The UK economy will grow faster this year than previously forecast and the deficit will be some £5bn lower, the Chancellor, Philip Hammond, said on Tuesday as he delivered his first Spring Statement.

But the overall economic and fiscal picture is “broadly the same” according to the Office for Budget Responsibility, disappointing hopes that the outlook would be transformed by relatively buoyant tax revenues and productivity in recent months.

In the Spring Statement, the Chancellor revealed the OBR is forecasting that GDP growth will be 1.5 per cent this year, up from the 1.4 per cent previously expected.

Forecast growth for 2019 and 2020 is unchanged at 1.3 per cent, but growth in 2021 and 2022 is actually revised down slightly by 0.1 per cent to 1.4 per cent and 1.5 per cent respectively.

The OBR pointed out that the average GDP growth of 1.4 per cent over its forecast horizon is unchanged from the average projected in the Autumn Budget.

Mr Hammond also revealed that public sector net borrowing in 2017-18 would be £45.2bn, down from the £49.9bn forecast in November.

As a share of GDP that would be be 2.2 per cent, lower than the 2.4 per cent previously expected.

The OBR expects borrowing of 1.8 per cent of GDP in 2018-19, down from the 1.9 per cent forecast previously.

Borrowing in 2020-21 is seen as coming in at 1.3 per cent, rather than 1.5 per cent.

In 2018-19 the Chancellor said the OBR was expecting a “small” current budget surplus. The former Chancellor, George Osborne, back in 2010, had pledged to achieve balance on the cyclically-adjusted current budget by 2014-15.

Mr Hammond’s own central fiscal mandate is to achieve a structural budget deficit of less than 2 per cent of GDP by 2021.

He said that the OBR is projecting headroom for him against this target of £15.4bn in 2021 – around 0.7 per cent of GDP – essentially unchanged from November.

The OBR itself was downbeat about the revisions on Tuesday, saying “there seems little reason to change our view of [the UK’s] medium-term growth potential”.

It said that it did not expect the strong productivity pick-up registered in the second half of 2017 by the Office for National Statistics to last, noting that it was driven by weakness in hours worked rather than a surge in output by workers.

Some analysts had been expecting a bigger boost to the public finances outlook than the OBR delivered.

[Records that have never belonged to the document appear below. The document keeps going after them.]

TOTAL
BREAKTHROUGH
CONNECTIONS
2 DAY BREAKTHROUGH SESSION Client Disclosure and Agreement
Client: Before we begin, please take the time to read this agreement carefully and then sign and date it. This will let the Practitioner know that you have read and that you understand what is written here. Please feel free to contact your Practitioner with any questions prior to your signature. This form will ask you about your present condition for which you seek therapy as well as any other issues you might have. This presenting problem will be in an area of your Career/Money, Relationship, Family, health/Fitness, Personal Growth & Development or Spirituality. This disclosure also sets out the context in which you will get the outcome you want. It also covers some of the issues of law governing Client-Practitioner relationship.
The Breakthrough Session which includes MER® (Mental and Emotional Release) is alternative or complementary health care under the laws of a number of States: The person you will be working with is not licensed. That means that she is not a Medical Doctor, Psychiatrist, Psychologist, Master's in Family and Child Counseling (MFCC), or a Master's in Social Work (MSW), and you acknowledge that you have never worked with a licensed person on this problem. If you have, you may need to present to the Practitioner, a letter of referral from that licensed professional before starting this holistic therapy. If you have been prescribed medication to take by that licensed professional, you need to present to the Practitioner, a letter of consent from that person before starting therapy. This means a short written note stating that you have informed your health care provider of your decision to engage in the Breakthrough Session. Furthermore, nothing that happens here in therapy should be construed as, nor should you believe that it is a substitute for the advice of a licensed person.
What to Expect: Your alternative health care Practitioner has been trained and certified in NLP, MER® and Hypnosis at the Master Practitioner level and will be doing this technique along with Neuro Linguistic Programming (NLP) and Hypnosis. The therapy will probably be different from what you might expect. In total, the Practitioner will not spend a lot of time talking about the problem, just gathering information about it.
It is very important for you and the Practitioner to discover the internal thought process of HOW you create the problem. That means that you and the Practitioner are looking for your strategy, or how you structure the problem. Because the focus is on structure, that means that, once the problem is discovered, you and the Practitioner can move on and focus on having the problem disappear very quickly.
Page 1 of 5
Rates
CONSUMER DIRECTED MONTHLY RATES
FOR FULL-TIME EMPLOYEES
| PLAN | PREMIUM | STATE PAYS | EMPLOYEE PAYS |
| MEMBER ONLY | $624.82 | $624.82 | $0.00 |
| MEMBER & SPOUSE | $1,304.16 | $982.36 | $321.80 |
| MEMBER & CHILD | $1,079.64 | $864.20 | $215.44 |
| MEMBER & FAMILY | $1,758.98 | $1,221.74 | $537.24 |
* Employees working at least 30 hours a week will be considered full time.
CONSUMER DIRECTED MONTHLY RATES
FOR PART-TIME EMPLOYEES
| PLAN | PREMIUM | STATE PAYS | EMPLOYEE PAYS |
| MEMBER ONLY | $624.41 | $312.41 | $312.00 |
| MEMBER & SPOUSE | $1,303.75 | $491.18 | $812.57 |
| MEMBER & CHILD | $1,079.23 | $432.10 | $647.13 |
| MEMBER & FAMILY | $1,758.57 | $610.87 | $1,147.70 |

The OBR said that this had not materialised because it had assumed that much of the the recent pick-up in tax revenues was cyclical, rather than structural, meaning it would not be permanent.

Relative to its November forecast, the fiscal watchdog sees underlying upward revisions to tax receipts over the next five years largely cancelled out by higher underlying upward revisions to government spending, including higher local authority spending.

On Brexit, the OBR said that the Leave vote had slowed the UK economy relative to what would otherwise have happened, but by less than it had expected immediately after the referendum.

However, it cautioned “not to put too much weight on early estimates of economic activity either side of the referendum”, reflecting its long-running scepticism about the reliability of early ONS GDP estimates.

There were no major tax or spending plans in the Spring Statement, as the Chancellor had promised.

But he confirmed that the next full spending review – setting medium-term budgets for Whitehall departments beyond 2020-21 – would take place next year.

Mr Hammond also announced the Government has reached agreement with local authorities to distribute funds from its £4.1bn Housing Infrastructure Fund.

London, he said, would receive an additional £1.7bn to deliver 26,000 affordable homes, including homes for social rent.